Exactly as they appear, output all of the records. Skip any images.
=== INFORMATION ===
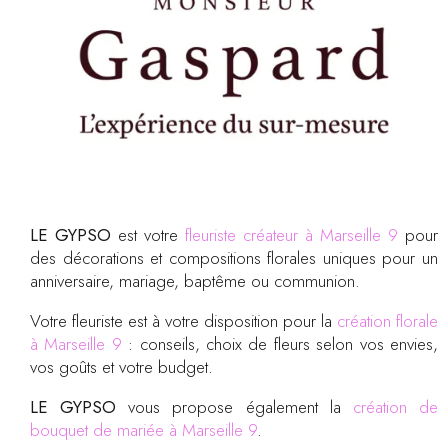
LE GYPSO
est votre
fleuriste créateur à Marseille 9
pour
des décorations et compositions florales uniques pour un
anniversaire, mariage, baptême ou communion.
Votre fleuriste est à votre disposition pour la
création florale
à Marseille 9
: conseils, choix de fleurs selon vos envies,
vos goûts et votre budget.
LE GYPSO
vous propose également la
création de
bouquet de mariée à Marseille 9
.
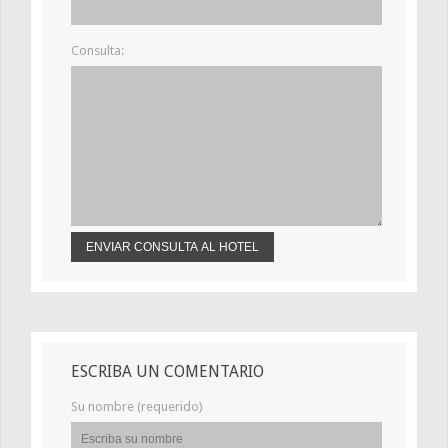
Consulta:
ESCRIBA UN COMENTARIO
Su nombre (requerido)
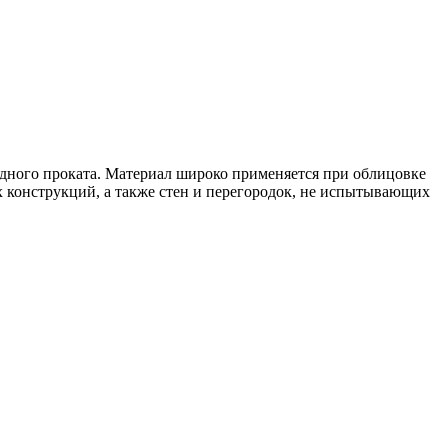
одного проката. Материал широко применяется при облицовке
х конструкций, а также стен и перегородок, не испытывающих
===
▶ YOUR SOLUTION:
LE GYPSO
est votre
fleuriste créateur à Marseille 9
pour
des décorations et compositions florales uniques pour un
anniversaire, mariage, baptême ou communion.
Votre fleuriste est à votre disposition pour la
création florale
à Marseille 9
: conseils, choix de fleurs selon vos envies,
vos goûts et votre budget.
LE GYPSO
vous propose également la
création de
bouquet de mariée à Marseille 9
.
Consulta:
ESCRIBA UN COMENTARIO
Su nombre (requerido)
одного проката. Материал широко применяется при облицовке
х конструкций, а также стен и перегородок, не испытывающих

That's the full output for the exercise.